We Didn’t Open Fire on Protesters, Says DSS

Peter Afunanya
DSS spokesman, Dr. Peter Afunanya
  • Soyinka condemns incident
  • IG: Modern policing no longer by brute force

Kingsley Nwezeh in Abuja

The Department of State Services wednesday said it did not fire at protesters, who on Tuesday demonstrated at its headquarters in Abuja, explaining that it only professionally dispersed a crowd that was attempting to forcibly free a detainee, Mr. Omoyele Sowore from detention.

It said in a statement issued by its spokesman, Dr. Peter Afunanya, that its agents had to protect its facility from the protesters and it did so professionally.

“As a normal global security practice, the operatives stood in defence of their facility when some group of persons made unruly attempts to forcefully (sic) break into the place and effect the release of Omoyele Sowore,” it said, adding: “Despite serial and unwarranted provocations, the service, as a professional and responsible organisation, did not shoot at the so-called protesters. It could not have done so.”

On Sowore, the DSS expressed its readiness to release him when “processes are concluded.”
It stated: “For emphasis, the service reiterates its avowed readiness to release Sowore once the processes are concluded. It maintains that the appropriate persons have still not turned up to take delivery of Sowore.

“While all those that have so far shown up are not directly concerned with the matter and therefore unqualified, many others have either chosen to grandstand or politicise it to achieve hidden interests.

“It is only appropriate that those who stood surety for Sowore present themselves and have him released to them. It is even more disappointing that Femi Falana, who is a senior lawyer, would wrongly guide his client and supporters.
“He is rather playing to the gallery and mobilising miscreants to subvert the service and other state authorities. He has excellent relationship with the DGSS. But in the circumstance, he has refused to reach out to him over the case like he had on previously related ones.”

But Nobel Laureate, Prof. Wole Soyinka, condemned the DSS the incident.
He said the attack portrayed administration of President Muhammadu Buhari as insecure and paranoid.
But the secret police, in a statement also yesterday, denied opening fire on protesters and journalists that covered the protest.

Soyinka and the DSS’ reactions came on the day the Inspector General of Police, Mr. Adamu Mohammed, said modern policing was no longer driven by the application of brute force but deployment of intellect and respect for extant laws.

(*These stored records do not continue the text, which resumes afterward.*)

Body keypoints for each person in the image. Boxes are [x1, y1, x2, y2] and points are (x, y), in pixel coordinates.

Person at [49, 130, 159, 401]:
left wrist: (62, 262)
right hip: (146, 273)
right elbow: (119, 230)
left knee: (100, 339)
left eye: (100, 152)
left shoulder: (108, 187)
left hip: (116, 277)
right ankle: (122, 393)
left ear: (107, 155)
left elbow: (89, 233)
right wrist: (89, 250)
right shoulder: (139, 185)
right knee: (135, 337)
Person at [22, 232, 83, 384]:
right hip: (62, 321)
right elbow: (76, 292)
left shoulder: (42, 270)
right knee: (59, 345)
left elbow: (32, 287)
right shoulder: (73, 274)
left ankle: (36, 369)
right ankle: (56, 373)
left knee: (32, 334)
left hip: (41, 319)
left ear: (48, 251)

Soyinka, in a statement obtained by THISDAY, called on civil society organisations to strategise and coordinate their responses to attacks on human rights by state agents under Buhari.

“The sporadic, uncoordinated responses as in the case of Omoyele Sowore, the absence of a solid strategy, ready to be activated against any threat — these continue to enable these agencies in their mission to enthrone a pattern of conduct that openly scoffs at the role of the judiciary in national life,” he said.

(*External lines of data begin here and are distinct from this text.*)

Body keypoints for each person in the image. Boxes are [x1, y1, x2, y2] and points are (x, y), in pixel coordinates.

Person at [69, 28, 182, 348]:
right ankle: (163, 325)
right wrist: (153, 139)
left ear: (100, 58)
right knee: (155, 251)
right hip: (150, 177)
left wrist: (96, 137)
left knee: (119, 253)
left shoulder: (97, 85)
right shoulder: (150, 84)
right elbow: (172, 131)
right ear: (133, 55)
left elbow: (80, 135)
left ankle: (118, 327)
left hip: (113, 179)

He condemned “the level of arrogance” by agents of the state, saying it “has crossed even the most permissive thresholds.”

“As I remarked from the onset, this is an act of government insecurity and paranoia that merely defeats its real purpose,” he added.

THISDAY had reported how protesters demanding the release of Sowore were violently dispersed with gunshots in Abuja with some of them, including journalists covering the protest, sustaining injuries.

Sowore, publisher of Sahara Reporters, is being detained by the DSS despite meeting his bail conditions set by the court.
The activist and former presidential candidate is being prosecuted for calling for a revolution against bad governance. He is charged with treasonable felony and money laundering.

Soyinka called for an end to what he called a ‘charade,’ saying that it is nothing more than a display of crude, naked power.

He asked the DSS to stop further embarrassment of the country and apologise for the actions.

IG: Modern Policing No Longer by Brute Force

Meanwhile, the IG has cautioned against the use of brute force by law enforcement agents, saying modern policing has gone beyond that.

Adamu, at the decoration of newly promoted Assistant Inspectors General of Police (AIGs) in Abuja, said modern policing required respect for extant laws.

“In the discharge of your duties, however, you should appreciate that modern policing is no longer driven by application of brute force, but the deployment of intellect, respect for extant laws, civility to citizens, knowledge, and sound professional judgement,” he said.

According to him, in view of the critical security challenges confronting the nation, the beneficiaries of the promotion should key into the crime containment strategies of the police.